Plus inquiètes ou au contraire plus détendues, les représentations de la migration se forgent à l’école. Aude Stoppey se rappelle ainsi un élève balkanique qui refusait de vouvoyer l’enseignante et dont personne dans l’école n’a pu – ou voulu – faire façon. Un contre-exemple pour les profs et les médiateurs que nous avons interrogés: faire de l’école un espace dont les règles claires permettent d’éviter les provocations et de désamorcer les conflits, telle est la première condition pour des rapports harmonieux entre élèves de différentes origines.

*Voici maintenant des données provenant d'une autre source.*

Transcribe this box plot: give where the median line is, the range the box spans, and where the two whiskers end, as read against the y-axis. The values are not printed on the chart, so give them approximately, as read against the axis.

A Zurich, ainsi, où un élève de l’école obligatoire sur dix est musulman, des congés supplémentaires sont accordés, à certaines dates, pour les fêtes religieuses. En revanche, on n’accorde pas de dispense pour les cours de natation mais il est possible d’y participer légèrement vêtu. Les demandes, précise Martin Wendelspiess, le responsable de la scolarité obligatoire, sont rares.

Dans le canton de Vaud, on favorise la souplesse: «Nous proposons un autre exercice aux élèves qui demandent une dispense», explique René-Luc Thévoz, médiateur et enseignant en classe d’accueil à Bex, ville qui héberge un centre de requérants d’asile et une importante population arrivée des Balkans. Le pari, pour lui, est «de donner au temps le temps de faire évoluer les choses». Mais surtout de prévenir les tensions: «Les élèves qui ont migré en cours de scolarité ont souvent un retard de formation qui les handicape. Si on ne leur donne pas les moyens de le rattraper, il est inévitable qu’ils se sentent discriminés et qu’ils manifestent une certaine agressivité.» Un effort appuyé est fait pour leur donner, en cinq ans au maximum, le moyen d’aligner leurs compétences sur celles de leurs condisciples.

Deuxième action préventive: un cours sur les migrations donné en première année de Cycle d’orientation – une occasion de sensibilisation mais aussi de discussion sur les questions qui peuvent fâcher.

«Il y a parfois des accrochages entre élèves, note de son côté Gérald Schoeni, enseignant au cycle de transition à Moudon, où un élève sur deux environ est étranger, mais les clivages ne sont pas forcément ethniques. Il faut désamorcer les provocations.» Et l’école n’est pas une île: «Des efforts ont été faits pour améliorer les choses en ville, il y a notamment un cercle Suisses-étrangers qui fait du bon travail. On sent la différence.»

L’écho du monde extérieur se manifeste-t-il aussi à l’occasion de la votation sur les minarets? A Zurich, note Martin Wendelspiess, «il est vrai que les propos ont parfois été vifs ces dernières semaines». Rien de tel à Moudon où, note Gérald Schoeni, «certains élèves musulmans connaissent si peu l’islam que c’est moi qui leur en apprends les origines dans le cours sur l’histoire du Moyen Age».